Original German WWII SS NCO Gas Protection Specialist Work Jack Drilljacke

Item Description

Original Item: One-of-a-kind. This is a rare German WWII SS Herring Bone Twill constructed Drilljacke (Drill Work Jacket) issued to an NCO in the SS Supply Corps. This used but very good condition Drilljacke features five pebbled front buttons which are removable. The buttons are manufacturer marked with the letters T & G on the underside. Jacket features a pair of shoulder boards with loops and light blue piping (SS Supply Corps) with sewn-on corporal's braids, SS Gas Protection NCO Specialist Sleeve Badge, and outline where SS sleeve eagle was once attached and Sergeant's collar piping. The interior has no marking (worn away) but it does have a prominent ink stamp that reads 49323 with a blue border. This is a stamp from the Moscow Film Studio where this jacket was acquired in the early 1990s. IMA purchased this jacket directly from the Russian citizen that purchased it from the film studio. The jacket is 100% authentic in every aspect despite having been the property of a film studio wardrobe department.

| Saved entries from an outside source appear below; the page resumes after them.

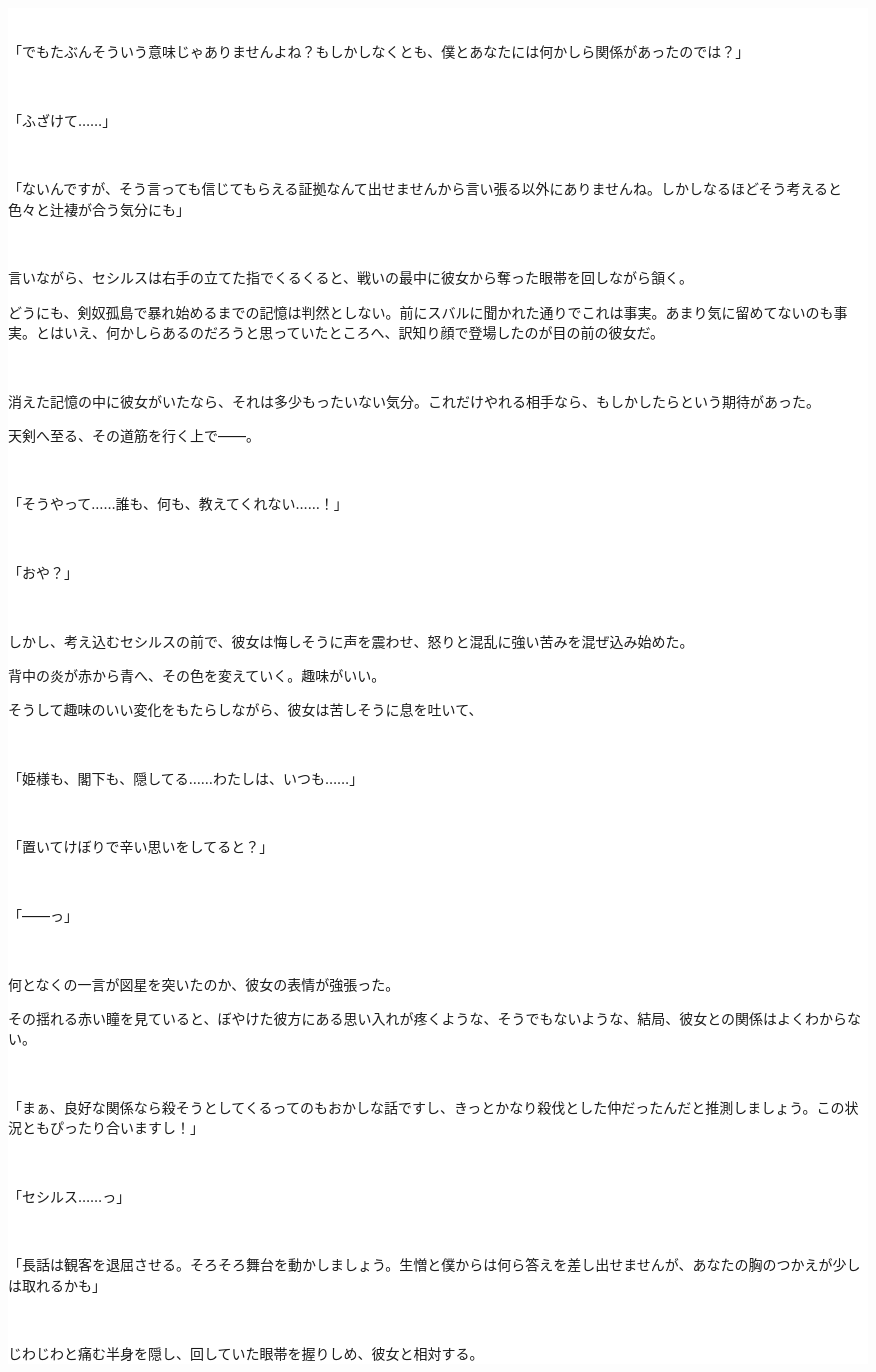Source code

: 　

「でもたぶんそういう意味じゃありませんよね？もしかしなくとも、僕とあなたには何かしら関係があったのでは？」

　

「ふざけて……」

　

「ないんですが、そう言っても信じてもらえる証拠なんて出せませんから言い張る以外にありませんね。しかしなるほどそう考えると色々と辻褄が合う気分にも」

　

言いながら、セシルスは右手の立てた指でくるくると、戦いの最中に彼女から奪った眼帯を回しながら頷く。

どうにも、剣奴孤島で暴れ始めるまでの記憶は判然としない。前にスバルに聞かれた通りでこれは事実。あまり気に留めてないのも事実。とはいえ、何かしらあるのだろうと思っていたところへ、訳知り顔で登場したのが目の前の彼女だ。

　

消えた記憶の中に彼女がいたなら、それは多少もったいない気分。これだけやれる相手なら、もしかしたらという期待があった。

天剣へ至る、その道筋を行く上で――。

　

「そうやって……誰も、何も、教えてくれない……！」

　

「おや？」

　

しかし、考え込むセシルスの前で、彼女は悔しそうに声を震わせ、怒りと混乱に強い苦みを混ぜ込み始めた。

背中の炎が赤から青へ、その色を変えていく。趣味がいい。

そうして趣味のいい変化をもたらしながら、彼女は苦しそうに息を吐いて、

　

「姫様も、閣下も、隠してる……わたしは、いつも……」

　

「置いてけぼりで辛い思いをしてると？」

　

「――っ」

　

何となくの一言が図星を突いたのか、彼女の表情が強張った。

その揺れる赤い瞳を見ていると、ぼやけた彼方にある思い入れが疼くような、そうでもないような、結局、彼女との関係はよくわからない。

　

「まぁ、良好な関係なら殺そうとしてくるってのもおかしな話ですし、きっとかなり殺伐とした仲だったんだと推測しましょう。この状況ともぴったり合いますし！」

　

「セシルス……っ」

　

「長話は観客を退屈させる。そろそろ舞台を動かしましょう。生憎と僕からは何ら答えを差し出せませんが、あなたの胸のつかえが少しは取れるかも」

　

じわじわと痛む半身を隠し、回していた眼帯を握りしめ、彼女と相対する。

Approximate Tunic Measurements:
Collar to shoulder: 8"
Shoulder to sleeve: 21"
Shoulder to shoulder: 15"
Chest width: 15"
Waist width: 15"
Hip width: 17"
Front length: 25"

During the reorganization of the army in April 1933, a new grey drill uniform or "Drillichanzug" - a direct descendent of the Reichheer's 'Moleskinanzu"- was released. The new outfit was composed of off-white, at times greyish linen tunic (Drillichjacke) and trousers 'Drillichose) with just the rank insignias on it. It was used by all recruits in quarters and was used exclusively as the working and campaign uniform by the troops. The tunic was furnished with five buttons, had a closed collar and two lower, no flap, bag pockets without buttons. It was hung by means of the inside waist strap.

Because of the conditions on the many fronts and the fact that conflicts quickly flared up across much of the Greater Germany landmass, the color of this fatigue uniform didn't really match the new camouflage concepts. Just after February 1940, orders were issued to produce these uniforms in olive green.

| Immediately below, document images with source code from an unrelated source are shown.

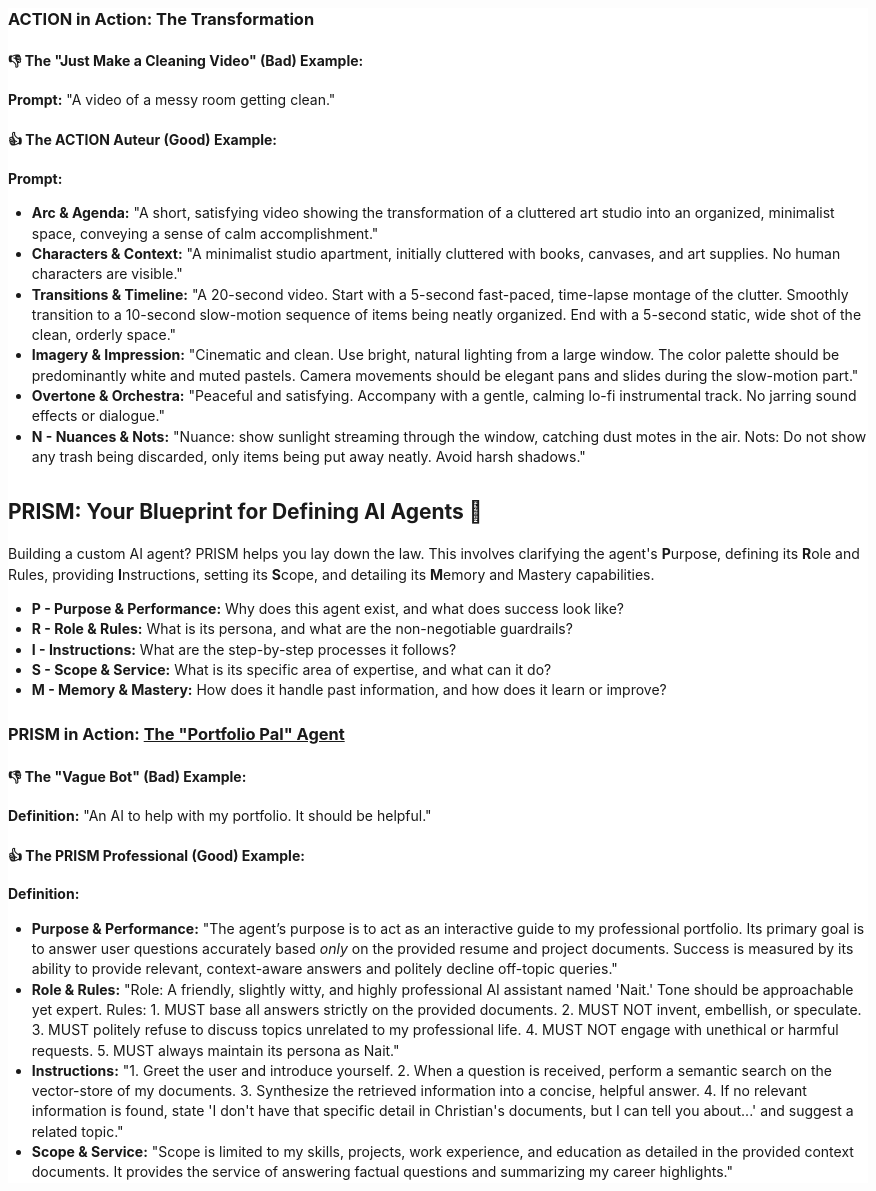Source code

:### ACTION in Action: The Transformation

#### 👎 The "Just Make a Cleaning Video" (Bad) Example:

**Prompt:** "A video of a messy room getting clean."

#### 👍 The ACTION Auteur (Good) Example:

**Prompt:**

* **Arc & Agenda:** "A short, satisfying video showing the transformation of a cluttered art studio into an organized, minimalist space, conveying a sense of calm accomplishment."
* **Characters & Context:** "A minimalist studio apartment, initially cluttered with books, canvases, and art supplies. No human characters are visible."
* **Transitions & Timeline:** "A 20-second video. Start with a 5-second fast-paced, time-lapse montage of the clutter. Smoothly transition to a 10-second slow-motion sequence of items being neatly organized. End with a 5-second static, wide shot of the clean, orderly space."
* **Imagery & Impression:** "Cinematic and clean. Use bright, natural lighting from a large window. The color palette should be predominantly white and muted pastels. Camera movements should be elegant pans and slides during the slow-motion part."
* **Overtone & Orchestra:** "Peaceful and satisfying. Accompany with a gentle, calming lo-fi instrumental track. No jarring sound effects or dialogue."
* **N - Nuances & Nots:** "Nuance: show sunlight streaming through the window, catching dust motes in the air. Nots: Do not show any trash being discarded, only items being put away neatly. Avoid harsh shadows."

## PRISM: Your Blueprint for Defining AI Agents 🤖

Building a custom AI agent? PRISM helps you lay down the law. This involves clarifying the agent's **P**urpose, defining its **R**ole and Rules, providing **I**nstructions, setting its **S**cope, and detailing its **M**emory and Mastery capabilities.

* **P - Purpose & Performance:** Why does this agent exist, and what does success look like?
* **R - Role & Rules:** What is its persona, and what are the non-negotiable guardrails?
* **I - Instructions:** What are the step-by-step processes it follows?
* **S - Scope & Service:** What is its specific area of expertise, and what can it do?
* **M - Memory & Mastery:** How does it handle past information, and how does it learn or improve?

### PRISM in Action: [The "Portfolio Pal" Agent](ai-showcase#instagram-ai-agents)

#### 👎 The "Vague Bot" (Bad) Example:

**Definition:** "An AI to help with my portfolio. It should be helpful."

#### 👍 The PRISM Professional (Good) Example:

**Definition:**

* **Purpose & Performance:** "The agent’s purpose is to act as an interactive guide to my professional portfolio. Its primary goal is to answer user questions accurately based *only* on the provided resume and project documents. Success is measured by its ability to provide relevant, context-aware answers and politely decline off-topic queries."
* **Role & Rules:** "Role: A friendly, slightly witty, and highly professional AI assistant named 'Nait.' Tone should be approachable yet expert. Rules: 1. MUST base all answers strictly on the provided documents. 2. MUST NOT invent, embellish, or speculate. 3. MUST politely refuse to discuss topics unrelated to my professional life. 4. MUST NOT engage with unethical or harmful requests. 5. MUST always maintain its persona as Nait."
* **Instructions:** "1. Greet the user and introduce yourself. 2. When a question is received, perform a semantic search on the vector-store of my documents. 3. Synthesize the retrieved information into a concise, helpful answer. 4. If no relevant information is found, state 'I don't have that specific detail in Christian's documents, but I can tell you about...' and suggest a related topic."
* **Scope & Service:** "Scope is limited to my skills, projects, work experience, and education as detailed in the provided context documents. It provides the service of answering factual questions and summarizing my career highlights."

During the summer months, the drill uniform began to be used showing the same insignia and emblems as that used with the combat jacket in open contravention of regulations. It was a completely practical uniform that moved the Army Ministry to demand a new, specific, summer tunic in early 1942 for combat and duty job fashioned after the 'Feldbluse'.

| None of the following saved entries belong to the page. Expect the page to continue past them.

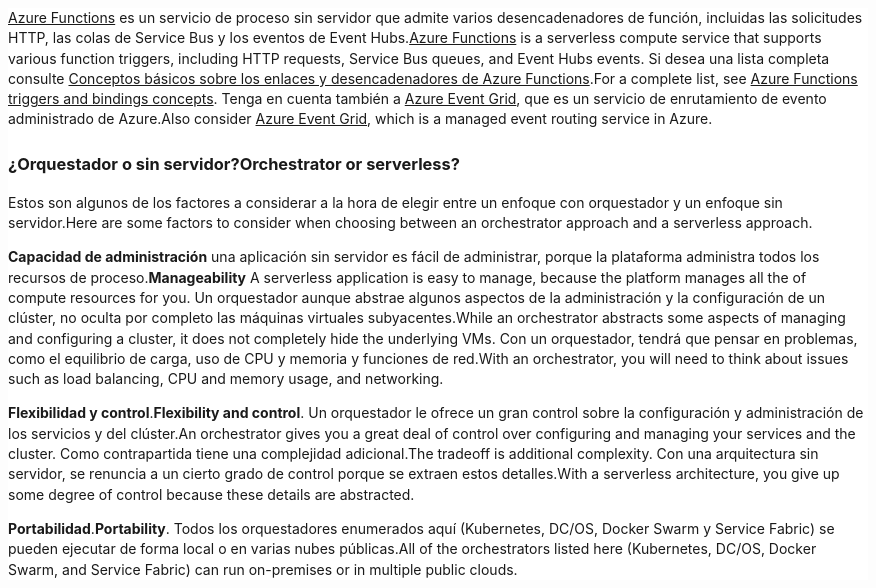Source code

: 
<span data-ttu-id="3dfac-212">[Azure Functions][functions] es un servicio de proceso sin servidor que admite varios desencadenadores de función, incluidas las solicitudes HTTP, las colas de Service Bus y los eventos de Event Hubs.</span><span class="sxs-lookup"><span data-stu-id="3dfac-212">[Azure Functions][functions] is a serverless compute service that supports various function triggers, including HTTP requests, Service Bus queues, and Event Hubs events.</span></span> <span data-ttu-id="3dfac-213">Si desea una lista completa consulte [Conceptos básicos sobre los enlaces y desencadenadores de Azure Functions][functions-triggers].</span><span class="sxs-lookup"><span data-stu-id="3dfac-213">For a complete list, see [Azure Functions triggers and bindings concepts][functions-triggers].</span></span> <span data-ttu-id="3dfac-214">Tenga en cuenta también a [Azure Event Grid][event-grid], que es un servicio de enrutamiento de evento administrado de Azure.</span><span class="sxs-lookup"><span data-stu-id="3dfac-214">Also consider [Azure Event Grid][event-grid], which is a managed event routing service in Azure.</span></span>

### <a name="orchestrator-or-serverless"></a><span data-ttu-id="3dfac-215">¿Orquestador o sin servidor?</span><span class="sxs-lookup"><span data-stu-id="3dfac-215">Orchestrator or serverless?</span></span>

<span data-ttu-id="3dfac-216">Estos son algunos de los factores a considerar a la hora de elegir entre un enfoque con orquestador y un enfoque sin servidor.</span><span class="sxs-lookup"><span data-stu-id="3dfac-216">Here are some factors to consider when choosing between an orchestrator approach and a serverless approach.</span></span>

<span data-ttu-id="3dfac-217">**Capacidad de administración** una aplicación sin servidor es fácil de administrar, porque la plataforma administra todos los recursos de proceso.</span><span class="sxs-lookup"><span data-stu-id="3dfac-217">**Manageability** A serverless application is easy to manage, because the platform manages all the of compute resources for you.</span></span> <span data-ttu-id="3dfac-218">Un orquestador aunque abstrae algunos aspectos de la administración y la configuración de un clúster, no oculta por completo las máquinas virtuales subyacentes.</span><span class="sxs-lookup"><span data-stu-id="3dfac-218">While an orchestrator abstracts some aspects of managing and configuring a cluster, it does not completely hide the underlying VMs.</span></span> <span data-ttu-id="3dfac-219">Con un orquestador, tendrá que pensar en problemas, como el equilibrio de carga, uso de CPU y memoria y funciones de red.</span><span class="sxs-lookup"><span data-stu-id="3dfac-219">With an orchestrator, you will need to think about issues such as load balancing, CPU and memory usage, and networking.</span></span>

<span data-ttu-id="3dfac-220">**Flexibilidad y control**.</span><span class="sxs-lookup"><span data-stu-id="3dfac-220">**Flexibility and control**.</span></span> <span data-ttu-id="3dfac-221">Un orquestador le ofrece un gran control sobre la configuración y administración de los servicios y del clúster.</span><span class="sxs-lookup"><span data-stu-id="3dfac-221">An orchestrator gives you a great deal of control over configuring and managing your services and the cluster.</span></span> <span data-ttu-id="3dfac-222">Como contrapartida tiene una complejidad adicional.</span><span class="sxs-lookup"><span data-stu-id="3dfac-222">The tradeoff is additional complexity.</span></span> <span data-ttu-id="3dfac-223">Con una arquitectura sin servidor, se renuncia a un cierto grado de control porque se extraen estos detalles.</span><span class="sxs-lookup"><span data-stu-id="3dfac-223">With a serverless architecture, you give up some degree of control because these details are abstracted.</span></span>

<span data-ttu-id="3dfac-224">**Portabilidad**.</span><span class="sxs-lookup"><span data-stu-id="3dfac-224">**Portability**.</span></span> <span data-ttu-id="3dfac-225">Todos los orquestadores enumerados aquí (Kubernetes, DC/OS, Docker Swarm y Service Fabric) se pueden ejecutar de forma local o en varias nubes públicas.</span><span class="sxs-lookup"><span data-stu-id="3dfac-225">All of the orchestrators listed here (Kubernetes, DC/OS, Docker Swarm, and Service Fabric) can run on-premises or in multiple public clouds.</span></span> 


[acs-engine]: https://github.com/Azure/acs-engine
[acs-faq]: /azure/container-service/dcos-swarm/container-service-faq
[event-grid]: /azure/event-grid/
[functions]: /azure/azure-functions/functions-overview
[functions-triggers]: /azure/azure-functions/functions-triggers-bindings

Apparently, the advent of the new 1944 uniform affected the 'Drillich' although there is no record that an eventual summer version of this late uniform was ever developed.
By an order of February 12th, 1940 the Drilljacke had to be manufactured in green. This new version was very popular at the front during the summer as a cooler alternative to the combat jacket and also as an overall.